1985: Thompson Twins released “Revolution,” the fifth and final single from their fifth studio album, Here’s to Future Days.
1992: R.E.M. played a benefit show for Greenpeace at the 40 Watt Club in their hometown of Athens, Georgia a month after the release of their eighth album, Automatic for the People.
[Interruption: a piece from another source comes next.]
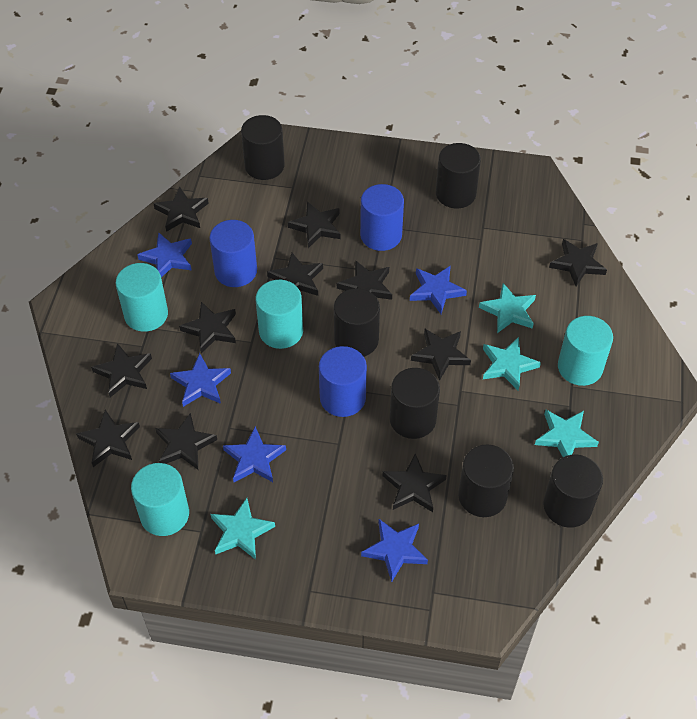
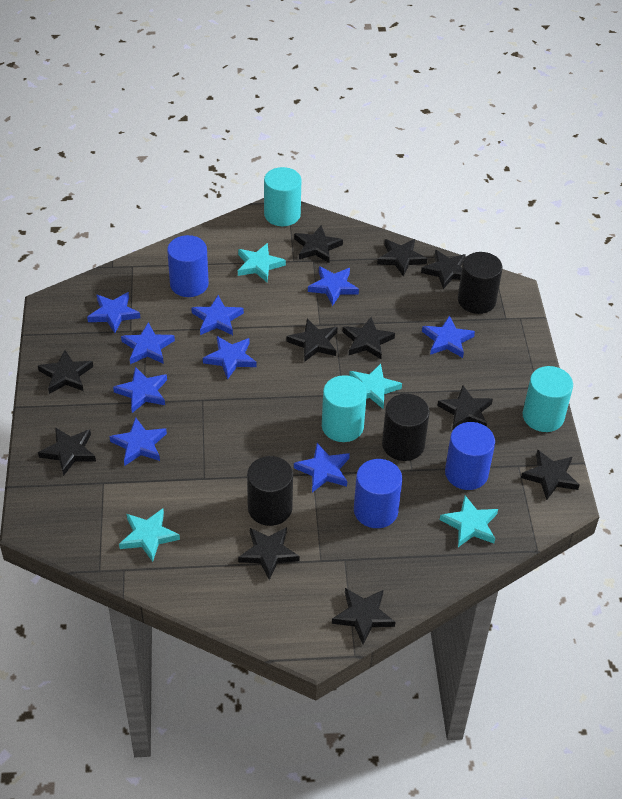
black cylinder: [241,115,285,180] [334,288,380,357] [390,368,440,439] [436,143,481,208] [458,444,514,517] [543,455,603,528] = 6 -> [247,456,293,526] [382,394,430,461] [458,252,503,314] = 3
blue star: [137,232,192,277] [170,353,231,407] [223,426,286,482] [361,519,428,582] [410,266,467,314] = 5 -> [87,292,140,333] [109,417,167,465] [113,367,167,413] [121,322,175,364] [191,295,244,335] [203,336,256,380] [294,443,350,492] [308,266,359,306] [422,315,475,358] = 9
turquoise cylinder: [115,263,168,332] [131,463,189,536] [256,280,303,349] [558,316,613,386] = 4 -> [264,167,301,226] [322,375,367,442] [523,366,573,432] = 3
Recorded using a mobile solar-powered recording studio, it was the band’s only concert in support of the album and went on to be one of their most widely bootlegged shows.
1993: Tina Turner released her solo version of “Proud Mary,” a Tom Fogerty song that she had originally recorded with her then-husband Ike Turner in 1971.
2001: U2 released “Walk On,” the fourth single from their tenth studio album, All That You Can’t Leave Behind.
2001: R.E.M. released “I’ll Take the Rain,” the third and final single from their twelfth studio album, Reveal.
2002: Joni Mitchell released Travelogue, her eighteenth studio album which features orchestral re-recordings of songs from throughout her career.
Tommy Dorsey, jazz trombonist, composer, conductor, and bandleader of the big band era known as the “Sentimental Gentleman of Swing,” was born in Shenandoah, PA in 1905.
Joe Hunter, musician and keyboardist known for his session work with and as an original member of Motown Records’ in-house studio band, the Funk Brothers, was born in Jackson, TN in 1927.
Robert White, soul musician and one of the guitarists for Motown house band, The Funk Brothers, was born in Billmeyer, PA in 1936.
Ray Collins, vocalist, percussionist, and original member of the Soul Giants who, after the addition of Frank Zappa, became the Mothers of Invention, was born in Pomona, CA in 1936.
Geoff Goddard, songwriter, singer and instrumentalist who wrote hits for artists such as Heinz Burt, Mike Berry, The Tornados, The Outlaws, and Screaming Lord Sutch, was born in Reading, Berkshire, England in 1937.
Hank Medress, singer and record producer who started out as a member of doo-wop group the Linc-Tones, who became the Tokens after the departure of member Neil Sedaka, was born in Brooklyn, NY in 1938.
Warren “Pete” Moore, singer-songwriter, record producer, and bass singer and original member of The Miracles, was born in Detroit, MI in 1939.
Fred Lipsius, saxophonist, arranger, and original member of Blood, Sweat & Tears who also performed with Simon & Garfunkel, Janis Joplin, and others, was born in the Bronx, NY in 1943.
Joe Correro, Jr., session musician and drummer with Paul Revere and the Raiders, was born in 1946.
Tom Evans, vocalist, guitarist, and songwriter for Badfinger, was born in Liverpool, England in 1947.
Eddie Rayner, musician and keyboardist for Split Enz who also played in Crowded House, Orb, Space Waltz, The Makers and 801, was born in New Zealand in 1952.
Alice Peacock, folk singer-songwriter, was born in White Bear Lake, MN in 1969.